Deste modo, apesar da propaganda para iludir os povos, por enquanto tudo continua como dantes, e eventuais alterações futuras ficarão sujeitas ao princípio geral de que «não há almoços grátis», como explicitou a chanceler germânica: «Mantemos totalmente o nosso esquema de empréstimo, contrapartida, condicionalidade e controlo».
Assim, só depois da criação de um mecanismo único de supervisão bancária tutelado pelo Banco Central Europeu, os fundos de regaste poderão ser utilizados para recapitalizar directamente os bancos da eurozona.
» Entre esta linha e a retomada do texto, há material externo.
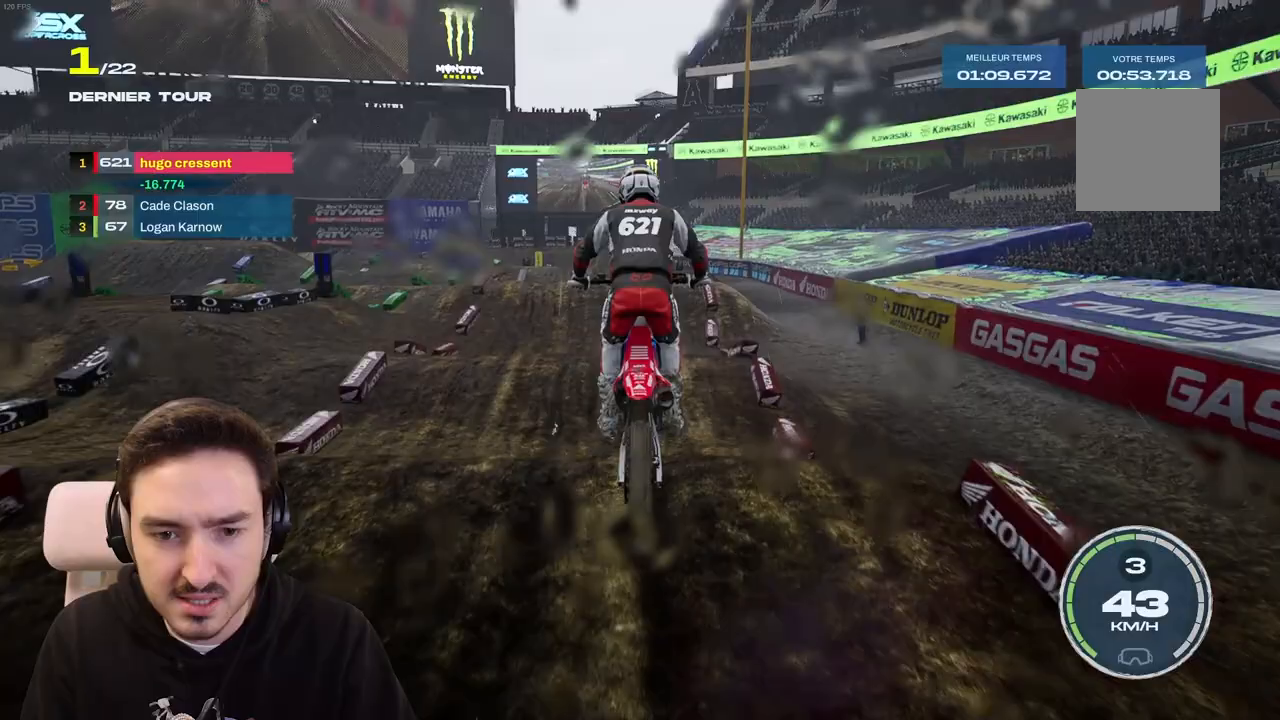
{"buttons": ["R2"], "left_stick": "down-left", "right_stick": "down", "events": [[33, "R2", "up"], [150, "R2", "down"], [150, "left_stick", "down-left"], [317, "left_stick", "center"], [467, "right_stick", "down"], [483, "left_stick", "down-left"]]}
Isto significa que os 100 mil milhões de euros que o Estado espanhol necessita para capitalizar a banca serão, para já, inscritos na dívida soberana, ao contrário do que pretendia o presidente do governo, Mariano Rajoy.
Quanto à compra de dívida dos Estados pelo fundo europeu, com vista a refrear os mercados, passará a ser possível já a partir de 9 de Julho, segundo se lê na declaração da cimeira.
Todavia não é um processo automático e terá como limite o fundo de 500 mil milhões de euros atribuído ao Mecanismo Europeu de Estabilidade, montante que se afigura insuficiente para dissuadir a especulação, face à dimensão das dívidas espanhola e italiana.
Acresce que os estados que solicitarem a intervenção europeia nos mercados terão que assinar previamente um «memorando de acordo», ficando vinculados a condições estritas, que se traduzirão necessariamente em medidas de austeridade. «Nada é grátis e a condicionalidade é absolutamente fulcral quando falamos de apoio», esclareceu o presidente do Conselho Europeu, Herman Van Rompuy.
O garrote orçamental
Mas se Rajoy e Monti não têm grandes motivos para cantar vitória, em contrapartida, Angela Merkel saiu da cimeira da Zona Euro, na madrugada de dia 29, com algo de muito concreto: a certeza de que o pacto orçamental será ratificado pela França, sem qualquer renegociação dos seus termos, como prometera François Hollande na recente campanha presidencial.
Hollande justificou o recuo com a aprovação do plano para promover o crescimento e o emprego no montante de 120 mil milhões de euros, o que é apenas um por cento do PIB europeu, um gota de água no vasto oceano da crise económica, além de que boa parte provém dos fundos estruturais já existentes, representando por isso muito pouco dinheiro fresco para as economias.
Ao mesmo tempo, o objectivo do crescimento é claramente contrariado pelo pacto orçamental, que proíbe os governos de manterem défices acima dos 0,5 por cento, eternizando as políticas de austeridade, e permite à Comissão Europeia intervir na elaboração dos orçamentos dos estados signatários, sobrepondo-se aos parlamentos nacionais, como se de colónias se tratassem.
Sob tais condições não se percebe como irá Hollande colocar a estagnada e endividada economia francesa no trilho do crescimento. A alegada «derrota» de Merkel não passou afinal de uma vitória pírrica dos seus concorrentes.